Che tipo di rapporto ha con l’attività da produttore? La preferisce a quella da regista? Sono un produttore davvero pessimo! Aiuto, e l’ho fatto in ogni modo possibile anche in occasione di Sundown di Michel Franco, ma sono un produttore davvero poco bravo.

Come mai trascorrono così tanti anni tra la realizzazione dei suoi film? Ogni regista ha le sue tempistiche, il suo ritmo. Io e Michel Franco siamo molto vicini, ci aiutiamo a vicenda, ci rispettiamo e ci vogliamo bene. Siamo davvero diversi e per questo abbiamo dei tempi diversi. Lui riesce a realizzare i progetti più velocemente.

Dopo la fine di questa trilogia, sta già lavorando a un nuovo progetto? Ora voglio lavorare con le donne e parlare di loro, cercare di capire le donne che sono dentro di me, e mia madre, mia moglie, e il mistero delle donne che è fantastico. Questo è il mio progetto: fare film sulle donne. Ho delle idee, ma per ora solo quelle.

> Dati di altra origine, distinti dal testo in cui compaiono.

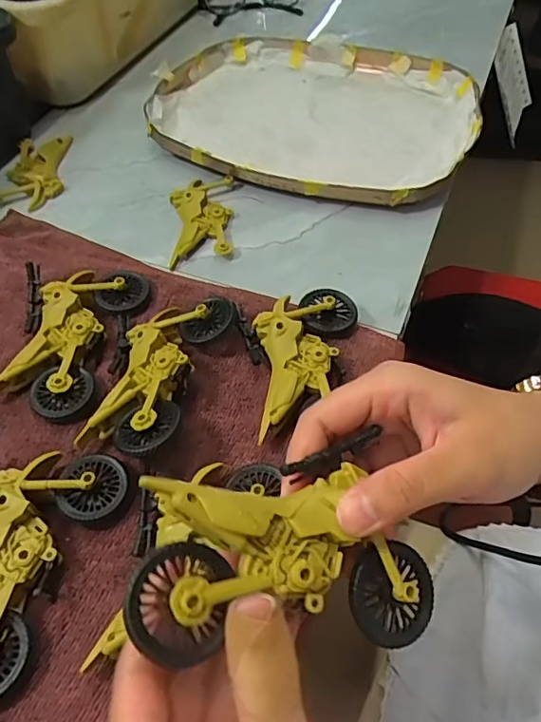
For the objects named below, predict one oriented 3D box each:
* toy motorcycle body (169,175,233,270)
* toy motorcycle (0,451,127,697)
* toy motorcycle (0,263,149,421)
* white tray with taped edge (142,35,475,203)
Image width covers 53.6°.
[{"bbox_3d":[-0.056,-0.116,0.428,0.049,0.014,0.099,-1,53,0],"label":"toy motorcycle body"},{"bbox_3d":[-0.126,0.091,0.258,0.070,0.021,0.114,15,55,11],"label":"toy motorcycle"},{"bbox_3d":[-0.131,-0.021,0.341,0.071,0.024,0.116,12,54,9],"label":"toy motorcycle"},{"bbox_3d":[0.039,-0.238,0.515,0.295,0.027,0.239,16,55,12],"label":"white tray with taped edge"}]

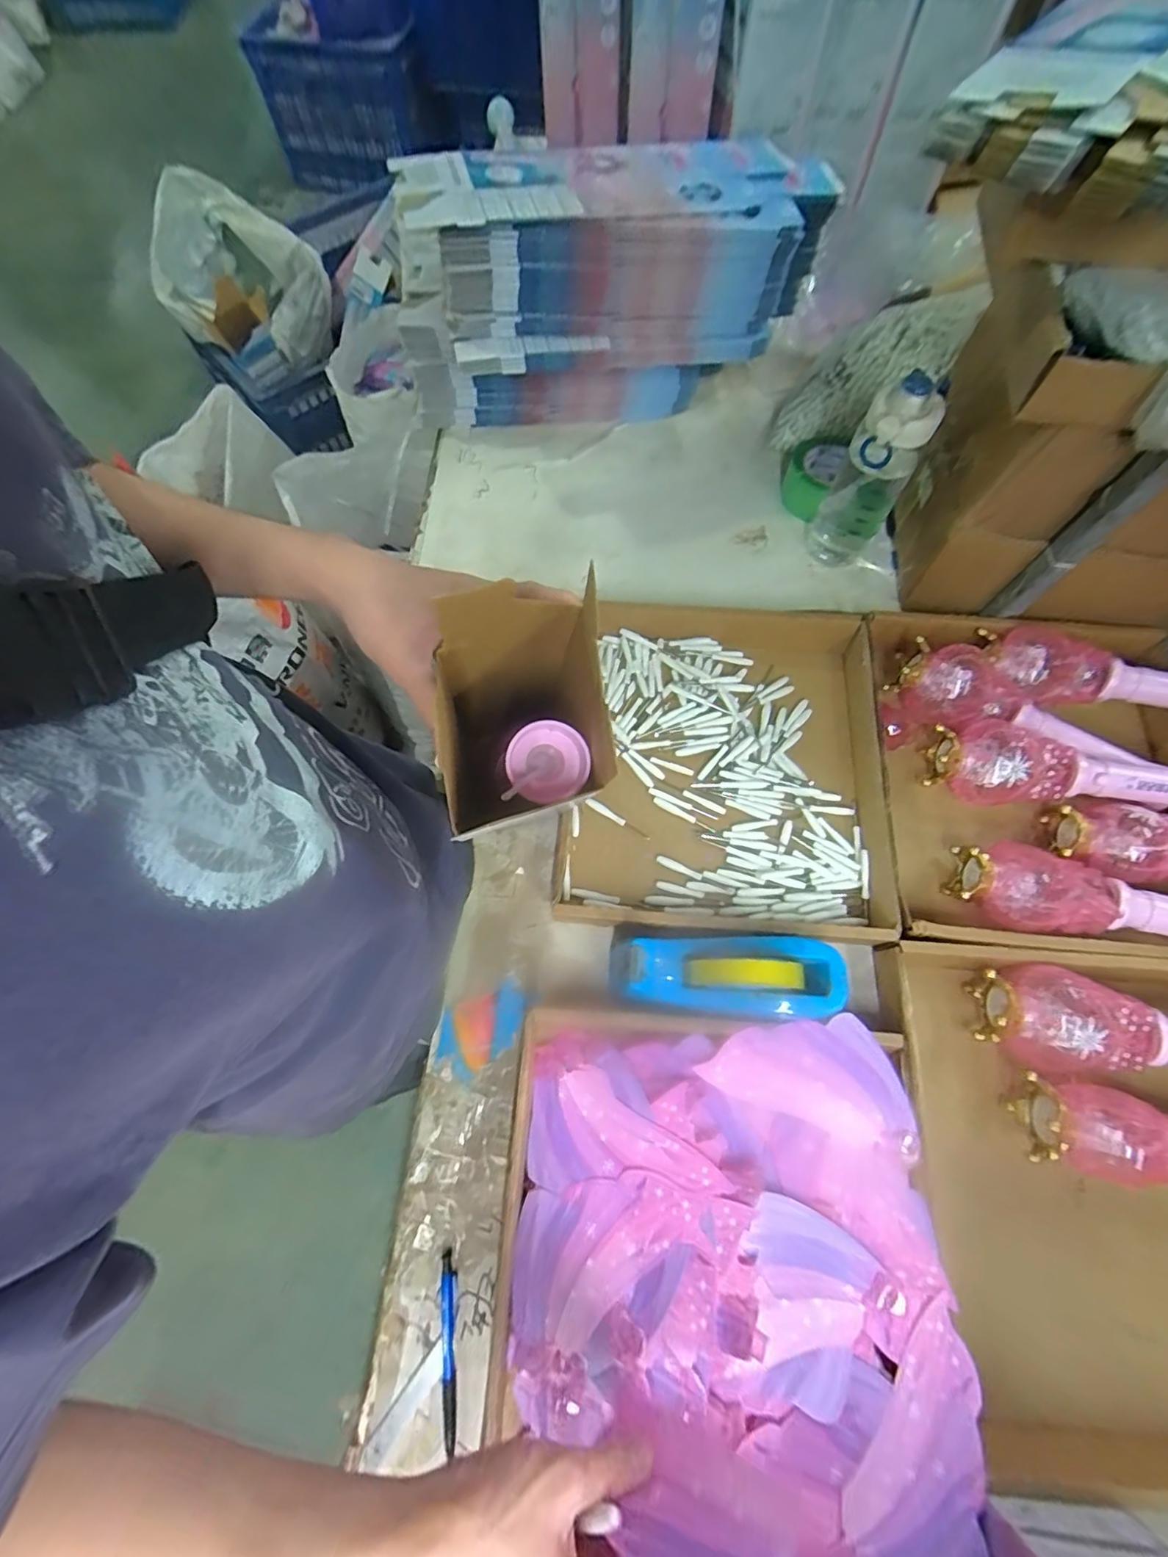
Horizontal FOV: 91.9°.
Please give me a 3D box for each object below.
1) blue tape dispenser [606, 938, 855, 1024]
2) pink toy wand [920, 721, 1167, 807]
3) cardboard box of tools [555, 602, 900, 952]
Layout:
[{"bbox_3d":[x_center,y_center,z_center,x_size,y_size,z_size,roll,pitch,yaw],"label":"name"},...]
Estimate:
[{"bbox_3d":[0.127,0.183,0.525,0.204,0.078,0.076,2,68,2],"label":"blue tape dispenser"},{"bbox_3d":[0.560,-0.004,0.631,0.334,0.072,0.088,6,69,4],"label":"pink toy wand"},{"bbox_3d":[0.167,-0.022,0.650,0.361,0.060,0.390,6,69,4],"label":"cardboard box of tools"}]

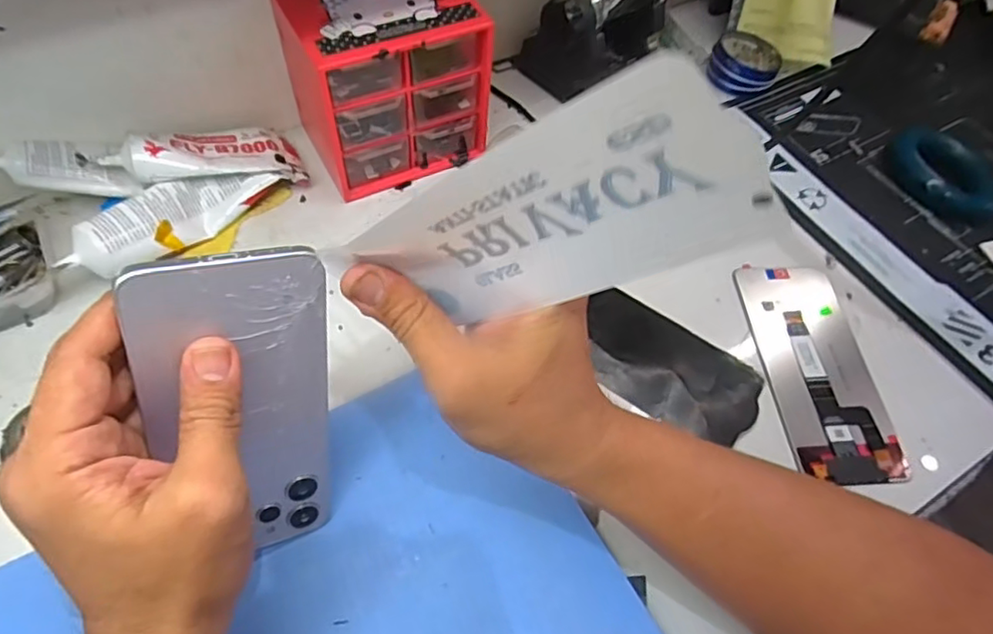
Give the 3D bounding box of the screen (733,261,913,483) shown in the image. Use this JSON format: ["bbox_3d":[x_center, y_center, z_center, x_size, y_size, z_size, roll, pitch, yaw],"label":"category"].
[{"bbox_3d":[0.216,0.031,0.407,0.072,0.004,0.159,-2,59,-5],"label":"screen"}]

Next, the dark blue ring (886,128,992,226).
[{"bbox_3d":[0.361,-0.116,0.489,0.053,0.030,0.095,-15,61,-13],"label":"dark blue ring"}]

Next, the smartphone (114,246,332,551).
[{"bbox_3d":[-0.110,0.046,0.274,0.075,0.166,0.011,-15,39,-25],"label":"smartphone"}]

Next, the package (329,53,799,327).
[{"bbox_3d":[0.013,-0.029,0.211,0.071,0.150,0.006,38,53,-31],"label":"package"}]

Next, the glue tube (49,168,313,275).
[{"bbox_3d":[-0.215,-0.073,0.424,0.037,0.034,0.158,40,51,19],"label":"glue tube"}]

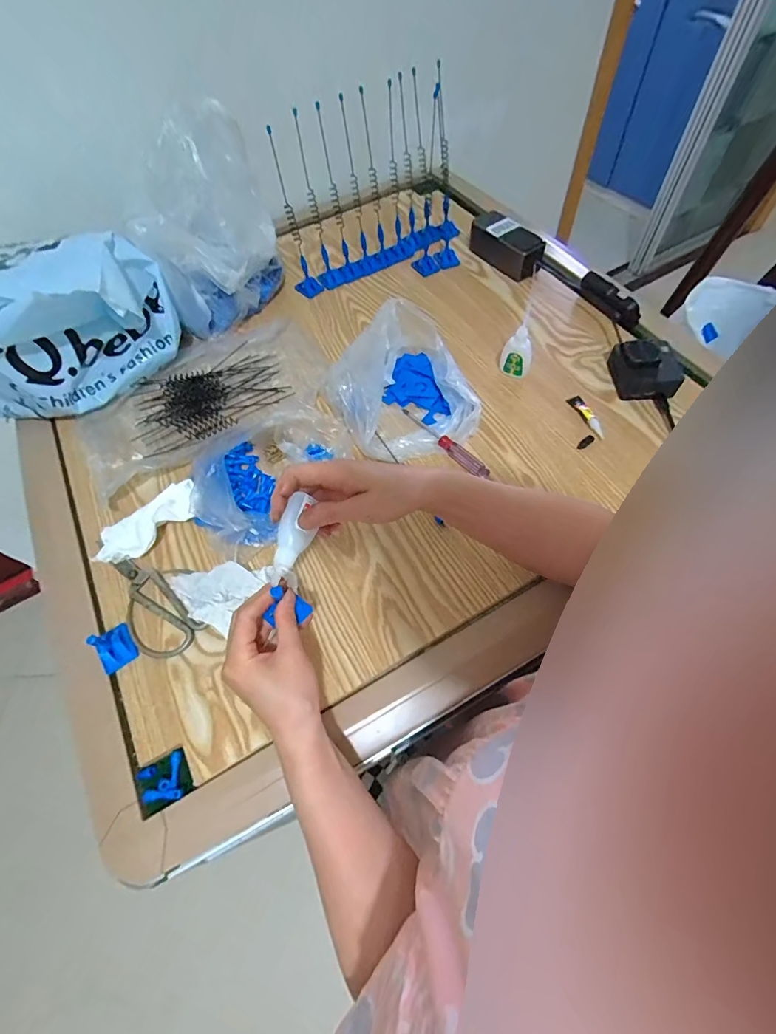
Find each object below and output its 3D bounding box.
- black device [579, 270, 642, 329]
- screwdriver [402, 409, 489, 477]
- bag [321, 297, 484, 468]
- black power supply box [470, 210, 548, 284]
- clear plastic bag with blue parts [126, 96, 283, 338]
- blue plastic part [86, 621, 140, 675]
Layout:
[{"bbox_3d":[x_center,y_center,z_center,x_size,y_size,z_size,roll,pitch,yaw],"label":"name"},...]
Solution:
[{"bbox_3d":[0.331,-0.331,0.658,0.024,0.036,0.113,-30,64,-12],"label":"black device"},{"bbox_3d":[0.073,-0.099,0.569,0.019,0.018,0.144,-39,67,-16],"label":"screwdriver"},{"bbox_3d":[0.013,-0.176,0.575,0.167,0.087,0.202,-24,63,-10],"label":"bag"},{"bbox_3d":[0.197,-0.446,0.720,0.060,0.051,0.143,-36,66,-15],"label":"black power supply box"},{"bbox_3d":[-0.237,-0.396,0.611,0.113,0.234,0.185,16,64,11],"label":"clear plastic bag with blue parts"},{"bbox_3d":[-0.287,0.130,0.448,0.032,0.037,0.044,-35,66,-15],"label":"blue plastic part"}]

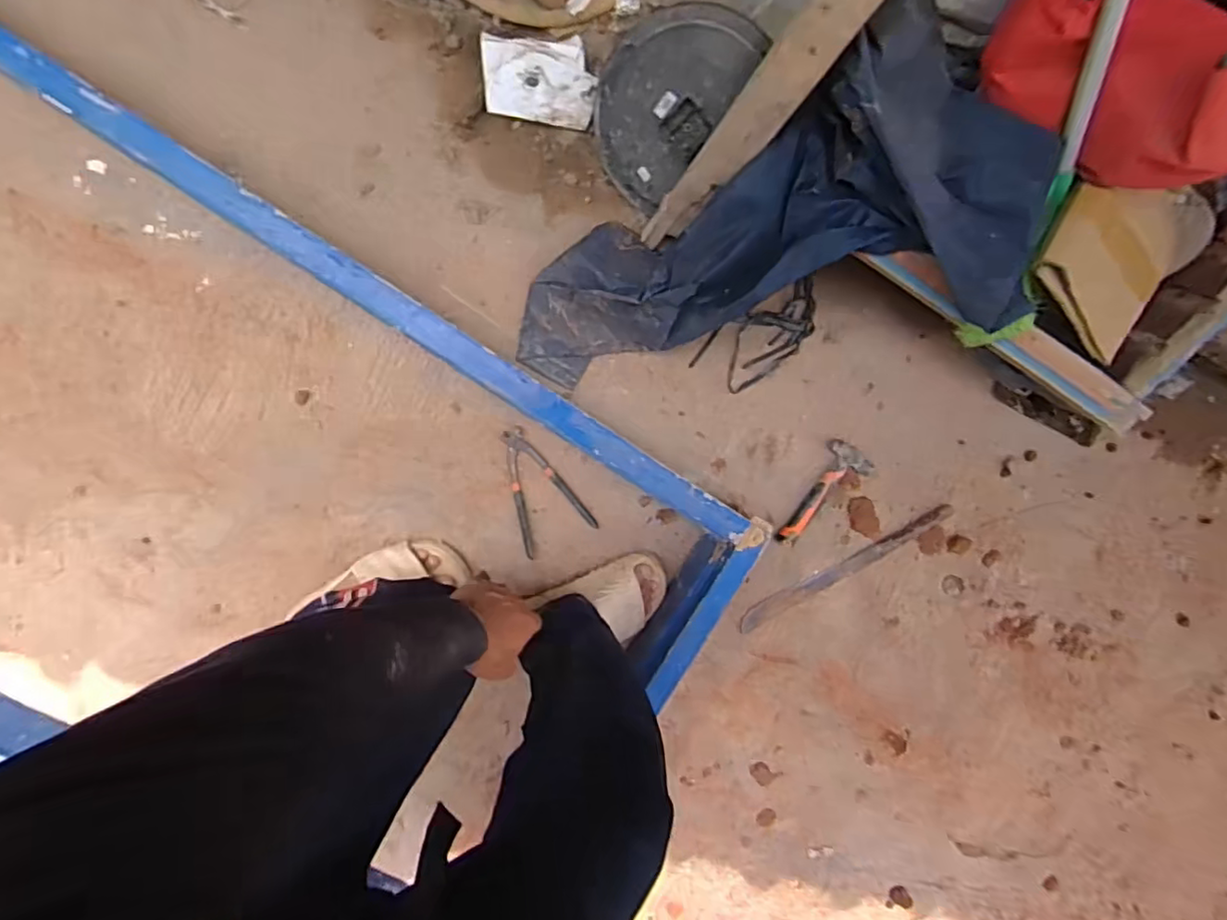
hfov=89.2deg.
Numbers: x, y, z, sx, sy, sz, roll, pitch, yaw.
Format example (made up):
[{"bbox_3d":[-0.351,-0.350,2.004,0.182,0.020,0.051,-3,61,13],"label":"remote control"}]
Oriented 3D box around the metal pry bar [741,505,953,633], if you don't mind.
[{"bbox_3d":[0.417,0.196,1.116,0.425,0.018,0.042,-27,99,-3],"label":"metal pry bar"}]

Sarà un film statunitense e sulla femminilità, su come sono le donne contemporanee.

Concludere questi tre film le ha insegnato qualcosa? Non penso di aver imparato qualcosa. Ho realizzato i film, mi hanno regalato dei momenti grandiosi e, in un certo senso, anche tristezza. Non li ho realizzati per imparare, ma perché dovevo farlo e ora sono sollevato all’idea di aver concluso la trilogia.

Alle volte i film sono legati alle persone importanti nella nostra vita, quali sono le persone che l’hanno influenzata? Mio padre è tutto per me. Era una persona e un artista fantastico, lui è stato la mia prima ispirazione.

Dopo la vittoria del Leone d’oro, come è cambiata la sua carriera nel mondo del cinema? Mi ha causato molta pressione. Da un certo punto di vista è stato fantastico, meraviglioso, e dall’altro mi ha messo molta pressione. The Box è inoltre la conseguenza di questa pressione perché volevo fosse un progetto importante: l’ho girato in 35mm, ho deciso di trovare una vera maquiladora, una vera industria, dei veri operai perché volevo provare realmente a dimostrare che il premio non fosse stato un errore. Penso sia normale che accada così e sia stato una cosa positiva per questo film.

Come è tornare a Venezia dopo quel premio? Per me è un sogno essere tornato. Come filmmaker sono nato qui, sono in concorso nel festival più antico e, insieme a Cannes, tra i più rispettati. Molte migliaia di registi vorrebbero essere qui, già trovarmi qui è realmente un sogno e lo sto apprezzando. Sto godendomi queste giornate.